Albert kept his head down and scurried past. He didn’t understand why so many people appeared so comfortable talking about their most intimate experiences. It was clearly something that had been encouraged by celebrity interviews, not to mention the social media that seemed to obsess everyone. Depression, addiction, abuse – nothing seemed off limits any more. But Albert didn’t go in for any of that. He’d survived by keeping the experiences that had most affected him to himself.
Come on, he told himself, time to get on.

Albert headed towards the centre of the vast, strip-lit hall, where each of the postmen and women had their own sorting frame. Semi-circular desks were surrounded by rows and rows of shelves divided into thin slots, one for each address on their round. It would take them the next three and a half hours to sort their mail into the correct sequence of their daily walk, which in Albert’s case was made up of
667 addresses.

He hung up his coat and high-vis cycling vest, trying not to catch the eye of his colleagues.
At the desk to his left, Jack Brew was sipping from a mug of tea and dissecting the latest performance of the town’s football team. Jack was bald-headed, in his fifties, and had so much body hair sprouting from every opening of his clothes that Albert sometimes wondered if he might be part wolf. Jack regularly moaned about his wife, calling her a ‘nag’ when, as far as Albert could make out, all she was trying to do was nice things, such as buying a present for his mother’s birthday or booking their next family holiday. Although, Jack’s treatment of his wife was nothing compared to the roasting he reserved for the manager of Toddington FC.

‘At the end of the day,’ he pronounced, ‘that joker couldn’t run a bath, never mind a football team.’
The men nearby grumbled in agreement, which prompted Jack to run with his theme. At times like this he reminded Albert of his dad. I wonder if that’s why I’ve never really liked him.
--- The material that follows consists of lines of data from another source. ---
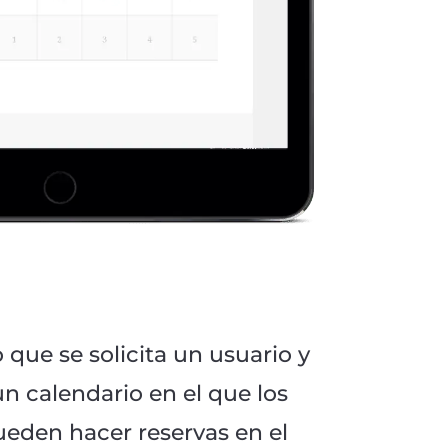
 que se solicita un usuario y
un calendario en el que los
ueden hacer reservas en el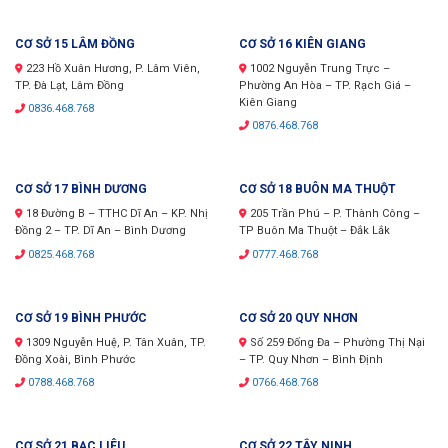
CƠ SỞ 15 LÂM ĐỒNG
CƠ SỞ 16 KIÊN GIANG
223 Hồ Xuân Hương, P. Lâm Viên,
1002 Nguyễn Trung Trực –
TP. Đà Lạt, Lâm Đồng
Phường An Hòa – TP. Rạch Giá –
Kiên Giang
0836.468.768
0876.468.768
CƠ SỞ 17 BÌNH DƯƠNG
CƠ SỞ 18 BUÔN MA THUỘT
18 Đường B – TTHC Dĩ An – KP. Nhị
205 Trần Phú – P. Thành Công –
Đồng 2 – TP. Dĩ An – Bình Dương
TP Buôn Ma Thuột – Đắk Lắk
0825.468.768
0777.468.768
CƠ SỞ 19 BÌNH PHƯỚC
CƠ SỞ 20 QUY NHƠN
1309 Nguyễn Huệ, P. Tân Xuân, TP.
Số 259 Đống Đa – Phường Thị Nại
Đồng Xoài, Bình Phước
– TP. Quy Nhơn – Bình Định
0788.468.768
0766.468.768
CƠ SỞ 21 BẠC LIÊU
CƠ SỞ 22 TÂY NINH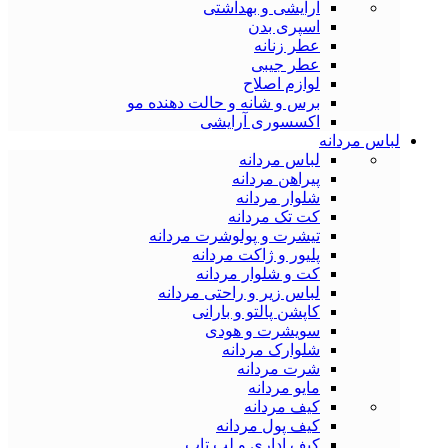
آرایشی و بهداشتی
اسپری بدن
عطر زنانه
عطر جیبی
لوازم اصلاح
برس و شانه و حالت دهنده مو
اکسسوری آرایشی
لباس مردانه
لباس مردانه
پیراهن مردانه
شلوار مردانه
کت تک مردانه
تیشرت و پولوشرت مردانه
پلیور و ژاکت مردانه
کت و شلوار مردانه
لباس زیر و راحتی مردانه
کاپشن پالتو و بارانی
سویشرت و هودی
شلوارک مردانه
شرت مردانه
مایو مردانه
کیف مردانه
کیف پول مردانه
کیف اداری و لب تاپ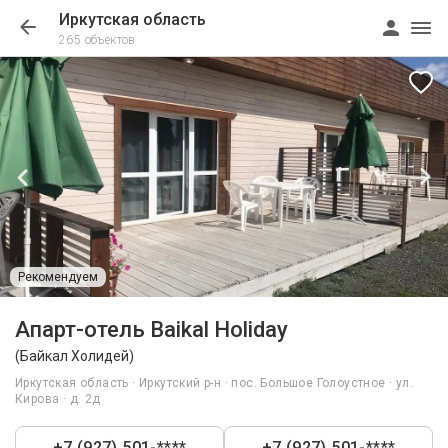
Иркутская область
265 объектов
Рекомендуем
1/18
Апарт-отель Baikal Holiday
(Байкал Холидей)
Иркутская область · Иркутский р-н · пос. Большое Голоустное · ул.
Кирова · д. 2д
+7 (927) 501-****
+7 (927) 501-****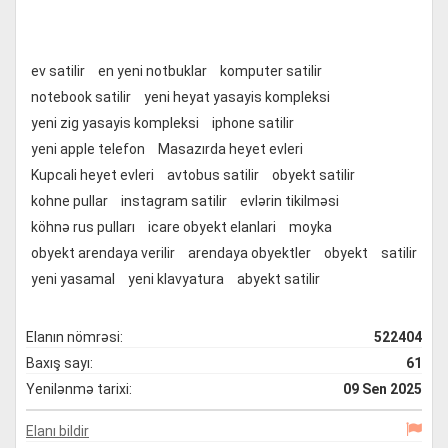
ev satilir
en yeni notbuklar
komputer satilir
notebook satilir
yeni heyat yasayis kompleksi
yeni zig yasayis kompleksi
iphone satilir
yeni apple telefon
Masazırda heyet evleri
Kupcali heyet evleri
avtobus satilir
obyekt satilir
kohne pullar
instagram satilir
evlərin tikilməsi
köhnə rus pulları
icare obyekt elanlari
moyka
obyekt arendaya verilir
arendaya obyektler
obyekt
satilir
yeni yasamal
yeni klavyatura
abyekt satilir
Elanın nömrəsi:
522404
Baxış sayı:
61
Yenilənmə tarixi:
09 Sen 2025
Elanı bildir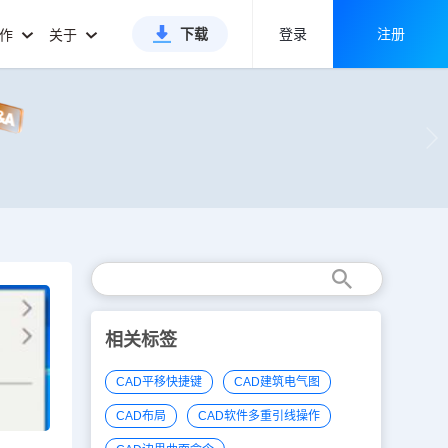
下载
登录
注册
合作
关于
相关标签
CAD平移快捷键
CAD建筑电气图
CAD布局
CAD软件多重引线操作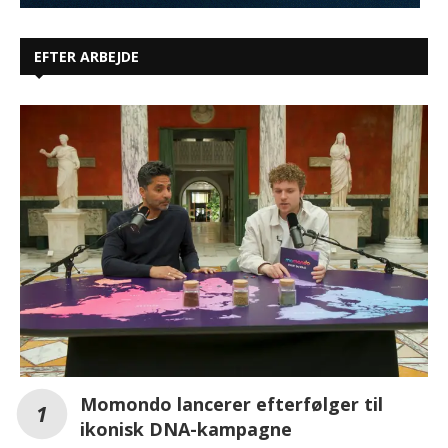
EFTER ARBEJDE
Momondo lancerer efterfølger til
ikonisk DNA-kampagne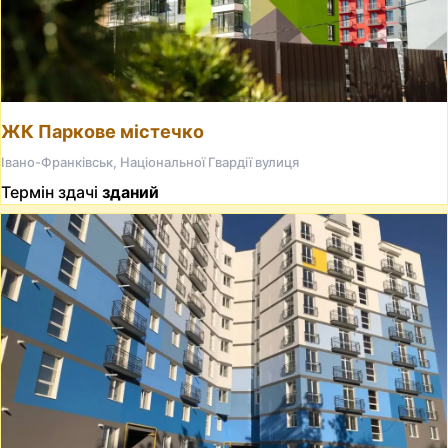
ЖК Паркове містечко
Івано-Франківськ, Національної Гвардії вулиця
Термін здачі
зданий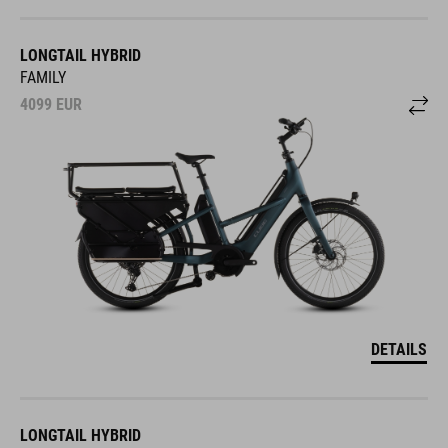
LONGTAIL HYBRID
FAMILY
4099
EUR
DETAILS
LONGTAIL HYBRID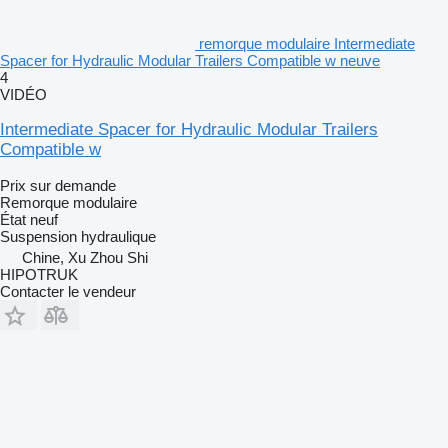
remorque modulaire Intermediate
Spacer for Hydraulic Modular Trailers Compatible w neuve
4
VIDÉO
Intermediate Spacer for Hydraulic Modular Trailers
Compatible w
Prix sur demande
Remorque modulaire
État
neuf
Suspension
hydraulique
Chine, Xu Zhou Shi
HIPOTRUK
Contacter le vendeur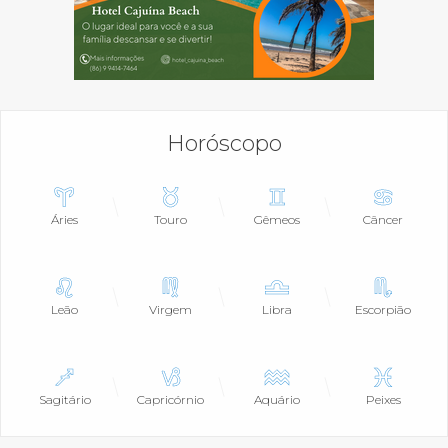
Horóscopo
Áries
Touro
Gêmeos
Câncer
Leão
Virgem
Libra
Escorpião
Sagitário
Capricórnio
Aquário
Peixes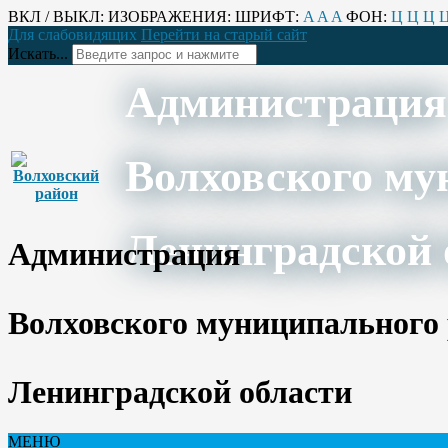
ВКЛ / ВЫКЛ:
ИЗОБРАЖЕНИЯ:
ШРИФТ:
A
A
A
ФОН:
Ц
Ц
Ц
Для слабовидящих
Перейти на старый сайт
Искать...
Администрация
Волховского му
Ленинградской 
Администрация
Волховского муниципального
Ленинградской области
МЕНЮ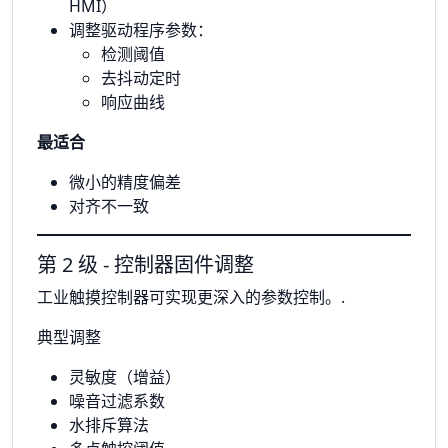
HMI）
调整驱动程序参数：
检测阈值
去抖动定时
响应曲线
最适合
微小的精度偏差
对齐不一致
第 2 级 - 控制器固件调整
工业触摸控制器可实现更深入的参数控制。.
典型调整
灵敏度（增益）
噪音过滤系数
水排斥算法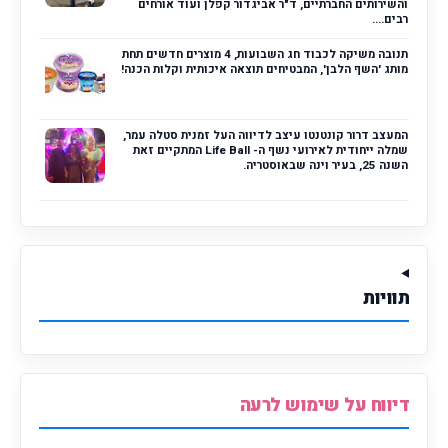
והשירותים החברתיים, ד"ר אביגדור קפלן ועוד אורחים
רבים....
תנובה משיקה לכבוד חג השבועות, 4 מוצרים חדשים תחת
מותג 'השף הלבן', המבטיחים תוצאה איכותית וקלות הכנה!
המעצב דרור קונטנטו עיצב לדיווה העל זמנית סטלה עמר,
שמלה ייחודית לאירועי נשף ה- Life Ball המתקיים זאת
השנה 25, בעיר וינה שבאוסטריה.
תוויות
דיווח על שימוש לרעה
Jack was so engrossed in his discussion that he simply raised a hand in greeting. Albert felt his shoulders slacken with relief.

It looked like he was safe from the threat of conversation from the frame behind him too. This was occupied by one of the office’s few postwomen, a young mother called Sue Frinton. Sue was addicted to competitions and, over the years, had won all kinds of prizes, from holidays and a car to a trolley dash around the local branch of Asda and something called a ‘vampire facial’, her explanation of which had made Albert feel queasy. She’d earned her nickname, Tsunami, because she was so disorganised – her sorting frame was always a mess, and she arrived late every morning. She still wasn’t in today, and by the time she did arrive, Albert knew she’d be too flustered to chat. At least I know I can always rely on Tsunami.